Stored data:
=== Section Start ===

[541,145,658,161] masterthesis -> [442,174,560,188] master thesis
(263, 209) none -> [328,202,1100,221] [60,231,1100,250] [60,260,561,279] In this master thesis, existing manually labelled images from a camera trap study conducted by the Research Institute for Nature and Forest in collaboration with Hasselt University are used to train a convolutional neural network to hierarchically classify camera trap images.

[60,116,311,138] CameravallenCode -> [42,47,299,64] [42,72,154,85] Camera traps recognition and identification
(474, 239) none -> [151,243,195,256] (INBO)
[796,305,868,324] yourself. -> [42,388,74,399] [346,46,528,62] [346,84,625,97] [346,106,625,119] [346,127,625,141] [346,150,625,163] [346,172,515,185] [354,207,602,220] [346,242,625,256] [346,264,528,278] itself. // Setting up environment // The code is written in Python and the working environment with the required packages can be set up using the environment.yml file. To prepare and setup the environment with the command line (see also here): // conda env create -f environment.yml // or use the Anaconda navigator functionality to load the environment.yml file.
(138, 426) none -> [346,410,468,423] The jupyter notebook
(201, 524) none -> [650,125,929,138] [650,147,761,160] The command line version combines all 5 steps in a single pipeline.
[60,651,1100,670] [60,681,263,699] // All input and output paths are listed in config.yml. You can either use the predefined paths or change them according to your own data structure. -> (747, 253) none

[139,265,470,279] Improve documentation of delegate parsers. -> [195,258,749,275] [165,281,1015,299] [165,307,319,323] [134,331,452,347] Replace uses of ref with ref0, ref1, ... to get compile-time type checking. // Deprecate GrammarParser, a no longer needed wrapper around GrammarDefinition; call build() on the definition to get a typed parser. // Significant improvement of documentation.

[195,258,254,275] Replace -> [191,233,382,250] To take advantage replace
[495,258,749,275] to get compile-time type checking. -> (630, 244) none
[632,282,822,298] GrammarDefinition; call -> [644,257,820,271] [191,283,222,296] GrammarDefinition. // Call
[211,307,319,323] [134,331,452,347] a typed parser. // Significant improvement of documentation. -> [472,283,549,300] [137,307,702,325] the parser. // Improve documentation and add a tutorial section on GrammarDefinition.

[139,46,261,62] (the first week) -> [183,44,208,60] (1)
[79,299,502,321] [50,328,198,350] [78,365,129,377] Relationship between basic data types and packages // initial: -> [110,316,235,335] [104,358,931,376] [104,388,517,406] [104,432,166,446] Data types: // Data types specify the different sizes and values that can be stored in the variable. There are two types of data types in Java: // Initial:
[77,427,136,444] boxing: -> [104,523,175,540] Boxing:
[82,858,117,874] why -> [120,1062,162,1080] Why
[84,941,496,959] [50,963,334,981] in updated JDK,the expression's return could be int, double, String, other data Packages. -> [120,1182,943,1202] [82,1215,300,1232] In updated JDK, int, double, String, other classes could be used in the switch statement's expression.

=== Section End ===

WORK TASK => Set down exactly the lines from the start of the records to the line with "(474, 239) none -> [151,243,195,256] (INBO)". Include that line, and add nothing more.

TASK SOLUTION =>
[541,145,658,161] masterthesis -> [442,174,560,188] master thesis
(263, 209) none -> [328,202,1100,221] [60,231,1100,250] [60,260,561,279] In this master thesis, existing manually labelled images from a camera trap study conducted by the Research Institute for Nature and Forest in collaboration with Hasselt University are used to train a convolutional neural network to hierarchically classify camera trap images.

[60,116,311,138] CameravallenCode -> [42,47,299,64] [42,72,154,85] Camera traps recognition and identification
(474, 239) none -> [151,243,195,256] (INBO)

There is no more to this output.